Secondo che al signor Lucio Scipione vostro fratello scrissi non è molto, che i bei motti e gli arguti parlari a tempo detti sono di grandissimo ornamento, cosí anco si può dire che un bell’atto usato a luogo e tempo, ben che paia ingiurioso, sará nondimeno, per qualche sua circonstanza che averá, lodato. Il che mi pare che questi dí assai bellamente dimostrasse in una novelletta il nostro gentile e vertuoso signor Giacomo Maria Stampa, il quale la narrò in casa de la signora Barbara Gonzaga contessa di Gaiazzo, essendo quivi a desinare alcuni gentiluomini e gentildonne. E perché a tutti generalmente piacque, io la scrissi, e a voi la mando e dono.
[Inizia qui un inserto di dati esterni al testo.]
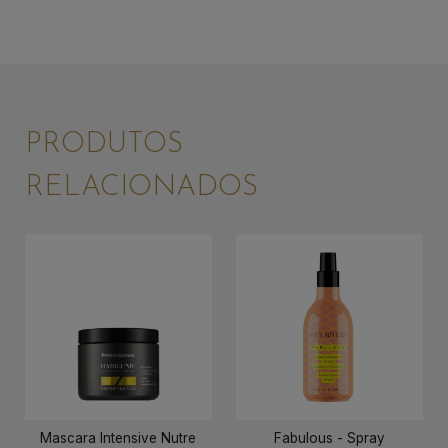
PRODUTOS
RELACIONADOS
Mascara Intensive Nutre
Fabulous - Spray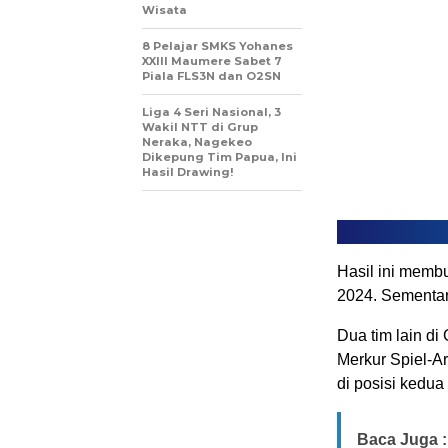
Wisata
8 Pelajar SMKS Yohanes
XXIII Maumere Sabet 7
Piala FLS3N dan O2SN
Liga 4 Seri Nasional, 3
Wakil NTT di Grup
Neraka, Nagekeo
Dikepung Tim Papua, Ini
Hasil Drawing!
Hasil ini memb
2024. Sementar
Dua tim lain di
Merkur Spiel-Ar
di posisi kedu
Baca Juga :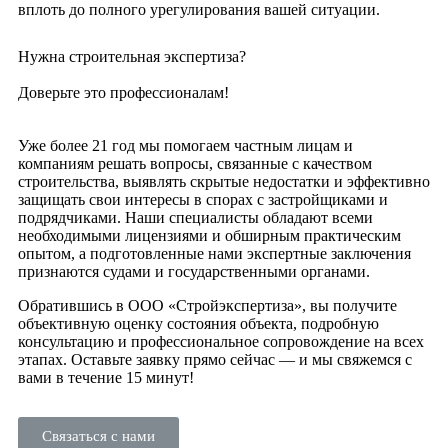
вплоть до полного урегулирования вашей ситуации.
Нужна строительная экспертиза?
Доверьте это профессионалам!
Уже более 21 год мы помогаем частным лицам и
компаниям решать вопросы, связанные с качеством
строительства, выявлять скрытые недостатки и эффективно
защищать свои интересы в спорах с застройщиками и
подрядчиками. Наши специалисты обладают всеми
необходимыми лицензиями и обширным практическим
опытом, а подготовленные нами экспертные заключения
признаются судами и государственными органами.
Обратившись в ООО «Стройэкспертиза», вы получите
объективную оценку состояния объекта, подробную
консультацию и профессиональное сопровождение на всех
этапах. Оставьте заявку прямо сейчас — и мы свяжемся с
вами в течение 15 минут!
Связаться с нами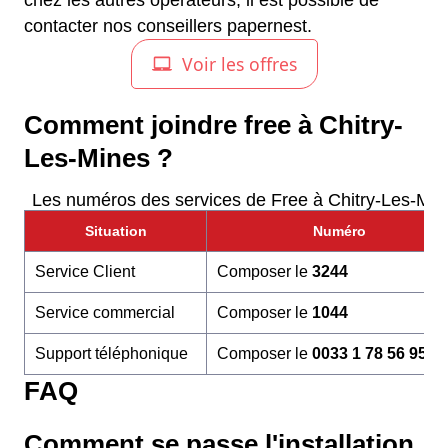
chez les autres opérateurs, il est possible de
contacter nos conseillers papernest.
Comment joindre free à Chitry-
Les-Mines ?
Les numéros des services de Free à Chitry-Les-Min
Situation
Numéro
Service Client
Composer le
3244
Service commercial
Composer le
1044
Support téléphonique
Composer le
0033 1 78 56 95 6
FAQ
Comment se passe l'installation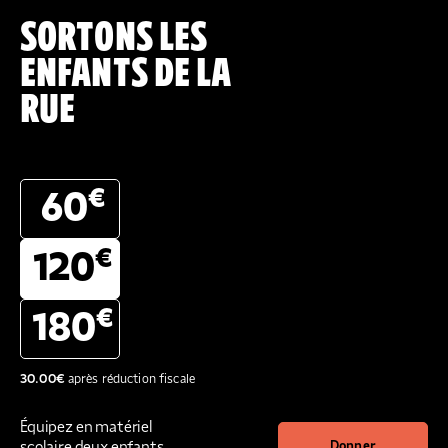
SORTONS LES
ENFANTS DE LA
RUE
€
60
€
120
€
180
30.00
€
après réduction fiscale
Équipez en matériel
scolaire deux enfants
Donner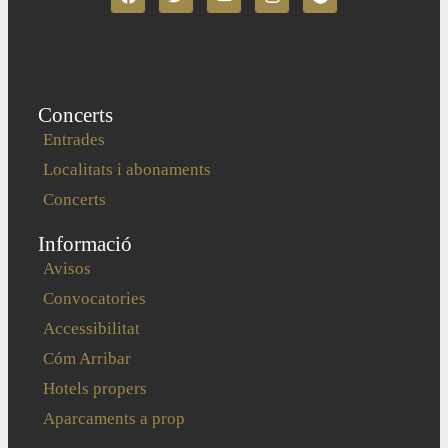
Concerts
Entrades
Localitats i abonaments
Concerts
Informació
Avisos
Convocatories
Accessibilitat
Cóm Arribar
Hotels propers
Aparcaments a prop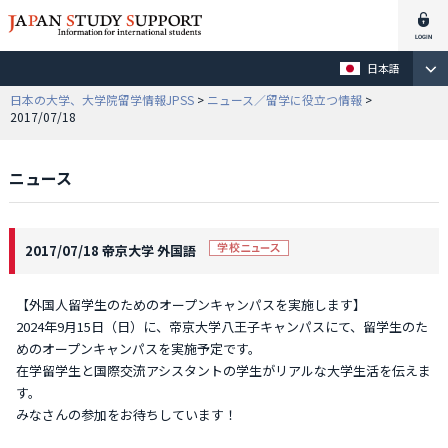
日本語
日本の大学、大学院留学情報JPSS
>
ニュース／留学に役立つ情報
>
2017/07/18
ニュース
2017/07/18 帝京大学 外国語
【外国人留学生のためのオープンキャンパスを実施します】
2024年9月15日（日）に、帝京大学八王子キャンパスにて、留学生のた
めのオープンキャンパスを実施予定です。
在学留学生と国際交流アシスタントの学生がリアルな大学生活を伝えま
す。
みなさんの参加をお待ちしています！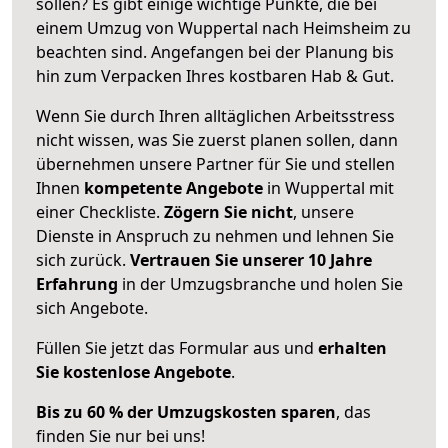
sollen? Es gibt einige wichtige Punkte, die bei
einem Umzug von Wuppertal nach Heimsheim zu
beachten sind.
Angefangen bei der Planung bis
hin zum Verpacken Ihres kostbaren Hab & Gut.
Wenn Sie durch Ihren alltäglichen Arbeitsstress
nicht wissen, was Sie zuerst planen sollen, dann
übernehmen unsere Partner für Sie und stellen
Ihnen
kompetente Angebote
in Wuppertal mit
einer Checkliste.
Zögern Sie nicht
, unsere
Dienste in Anspruch zu nehmen und lehnen Sie
sich zurück.
Vertrauen Sie unserer 10 Jahre
Erfahrung
in der Umzugsbranche und holen Sie
sich Angebote.
Füllen Sie jetzt das Formular aus und
erhalten
Sie kostenlose Angebote
.
Bis zu 60 % der Umzugskosten sparen
, das
finden Sie nur bei uns!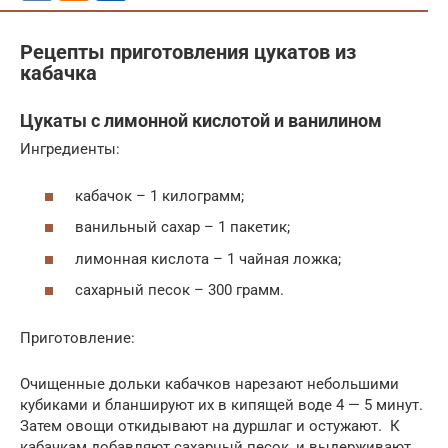
Рецепты приготовления цукатов из
кабачка
Цукаты с лимонной кислотой и ванилином
Ингредиенты:
кабачок – 1 килограмм;
ванильный сахар – 1 пакетик;
лимонная кислота – 1 чайная ложка;
сахарный песок – 300 грамм.
Приготовление:
Очищенные дольки кабачков нарезают небольшими
кубиками и бланшируют их в кипящей воде 4 — 5 минут.
Затем овощи откидывают на дуршлаг и остужают. К
кабачкам добавляют сахарный песок, и выдерживают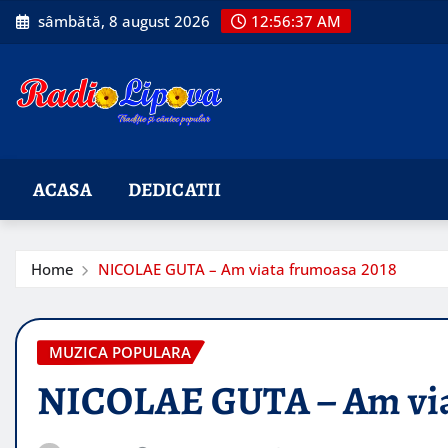
Skip
sâmbătă, 8 august 2026
12:56:38 AM
to
content
ACASA
DEDICATII
Home
NICOLAE GUTA – Am viata frumoasa 2018
MUZICA POPULARA
NICOLAE GUTA – Am via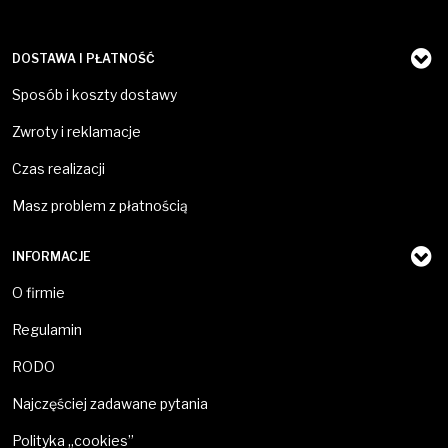
DOSTAWA I PŁATNOŚĆ
Sposób i koszty dostawy
Zwroty i reklamacje
Czas realizacji
Masz problem z płatnością
INFORMACJE
O firmie
Regulamin
RODO
Najczęściej zadawane pytania
Polityka „cookies”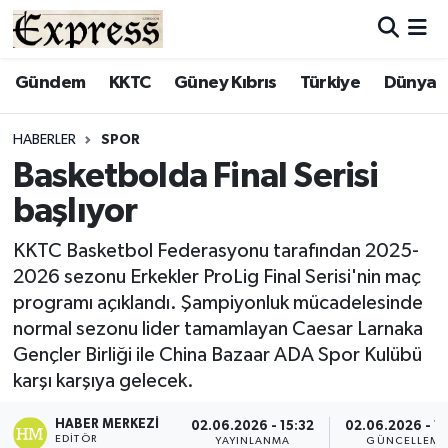
ALAYKÖY
Hava Durumu
Gündem
KKTC
Güney Kıbrıs
Türkiye
Dünya
ALSANCAK
Trafik Durumu
HABERLER
SPOR
Basketbolda Final Serisi
BİLİM
Süper Lig Puan Durumu ve Fikstür
başlıyor
ÇATALKÖY
Tüm Manşetler
KKTC Basketbol Federasyonu tarafından 2025-
2026 sezonu Erkekler ProLig Final Serisi'nin maç
DÜNYA
Son Dakika Haberleri
programı açıklandı. Şampiyonluk mücadelesinde
normal sezonu lider tamamlayan Caesar Larnaka
EĞİTİM
Haber Arşivi
Gençler Birliği ile China Bazaar ADA Spor Kulübü
karşı karşıya gelecek.
EKONOMİ
HABER MERKEZI
02.06.2026 - 15:32
02.06.2026 - 15
ENGLISH
EDITÖR
YAYINLANMA
GÜNCELLEME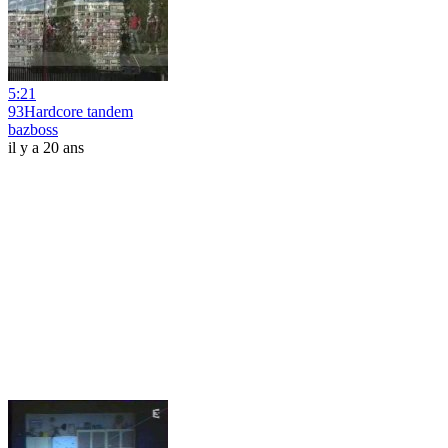
5:21
93Hardcore tandem
bazboss
il y a 20 ans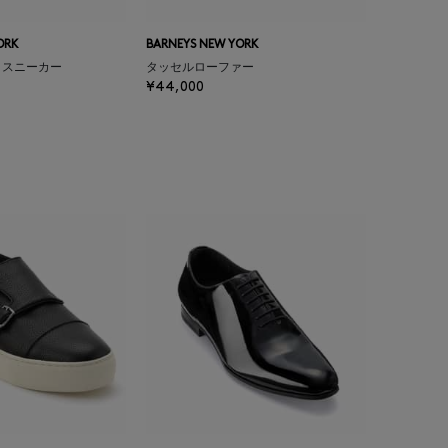
ORK
BARNEYS NEW YORK
トスニーカー
タッセルローファー
¥44,000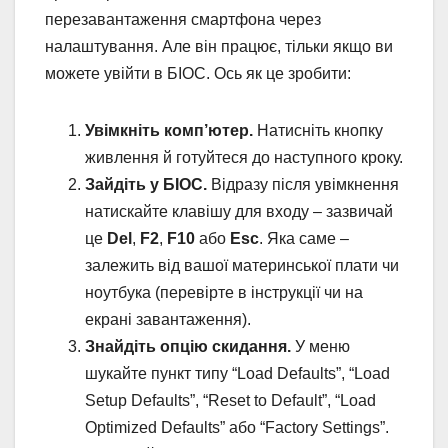
перезавантаження смартфона через
налаштування. Але він працює, тільки якщо ви
можете увійти в БІОС. Ось як це зробити:
Увімкніть комп’ютер.
Натисніть кнопку
живлення й готуйтеся до наступного кроку.
Зайдіть у БІОС.
Відразу після увімкнення
натискайте клавішу для входу – зазвичай
це
Del
,
F2
,
F10
або
Esc
. Яка саме –
залежить від вашої материнської плати чи
ноутбука (перевірте в інструкції чи на
екрані завантаження).
Знайдіть опцію скидання.
У меню
шукайте пункт типу “Load Defaults”, “Load
Setup Defaults”, “Reset to Default”, “Load
Optimized Defaults” або “Factory Settings”.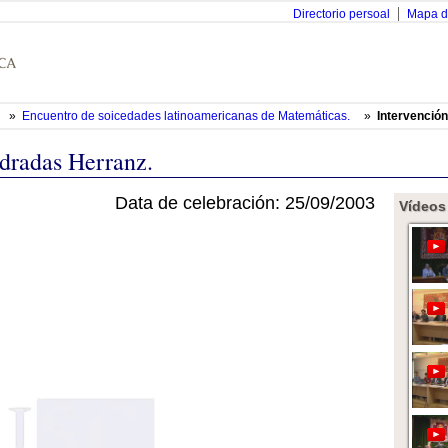
Directorio persoal
Mapa d
»
Encuentro de soicedades latinoamericanas de Matemáticas.
»
Intervenció
dradas Herranz.
Data de celebración: 25/09/2003
Vídeos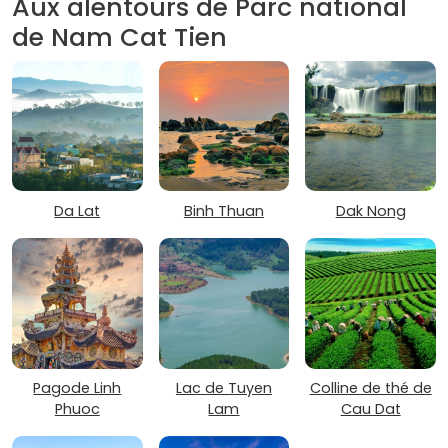
Aux alentours de Parc national
de Nam Cat Tien
Da Lat
Binh Thuan
Dak Nong
Pagode Linh
Lac de Tuyen
Colline de thé de
Phuoc
Lam
Cau Dat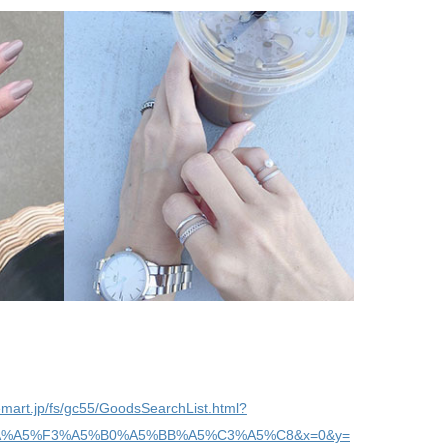
emart.jp/fs/gc55/GoodsSearchList.html?
EA%A5%F3%A5%B0%A5%BB%A5%C3%A5%C8&x=0&y=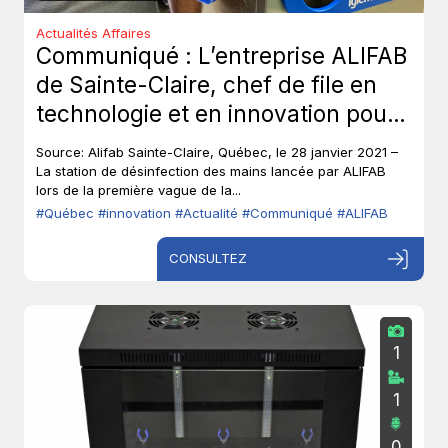
Actualités Affaires
Communiqué : L’entreprise ALIFAB
de Sainte-Claire, chef de file en
technologie et en innovation pour
protéger les travailleurs de la
Source: Alifab Sainte-Claire, Québec, le 28 janvier 2021 –
COVID-19.
La station de désinfection des mains lancée par ALIFAB
lors de la première vague de la...
#Québec
#innovation
#Actualité
#Communiqué
#ALIFAB
CONSULTEZ
1
1
0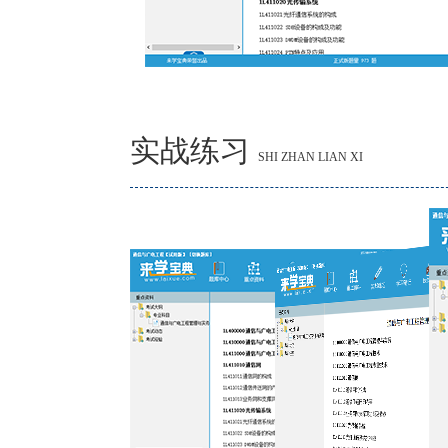
实战练习
SHI ZHAN LIAN XI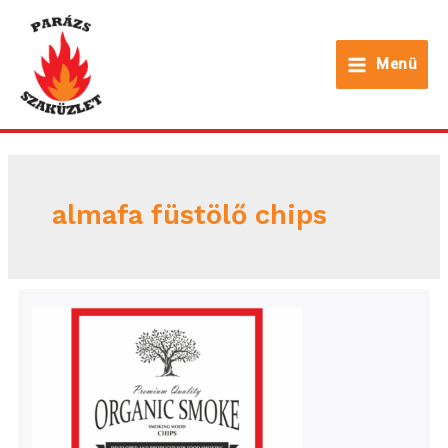
Skip
to
Menü
content
Main
Menu
almafa füstölő chips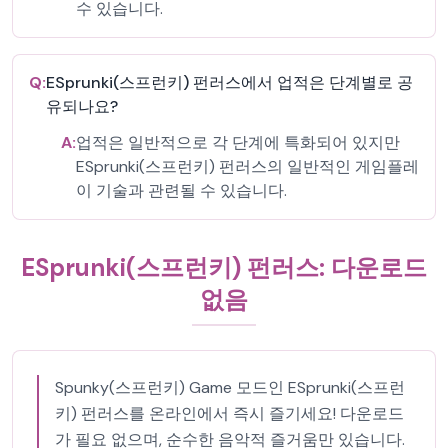
수 있습니다.
Q:
ESprunki(스프런키) 펀러스에서 업적은 단계별로 공
유되나요?
A:
업적은 일반적으로 각 단계에 특화되어 있지만
ESprunki(스프런키) 펀러스의 일반적인 게임플레
이 기술과 관련될 수 있습니다.
ESprunki(스프런키) 펀러스: 다운로드
없음
Spunky(스프런키) Game 모드인 ESprunki(스프런
키) 펀러스를 온라인에서 즉시 즐기세요! 다운로드
가 필요 없으며, 순수한 음악적 즐거움만 있습니다.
Ben vi avvertisco che non la mostriate se non agli amici nostri; perciò che se l’arcifanfalo la vedesse, mi metteria in mala grazia di chi voi cosí bene sapete com’io, e farebbe tanto romore ch’io sarei un’altra volta sforzato mettergli a le spalle madama illustrissima e Mario Equicola, che devete ricordarvi come l’anno passato, essendo in Mantova, lo trattarono. Ed io non vorrei che il pazzarone di dolore se ne morisse, anzi desidero che viva per maggior sua pena, non si potendo ad un maligno invidioso dar maggior castigo che lasciarlo vivere, a ciò veggia l’altrui bene andare ogni dí prosperando; il che assai peggio lo tormenta che la morte stessa. State sano.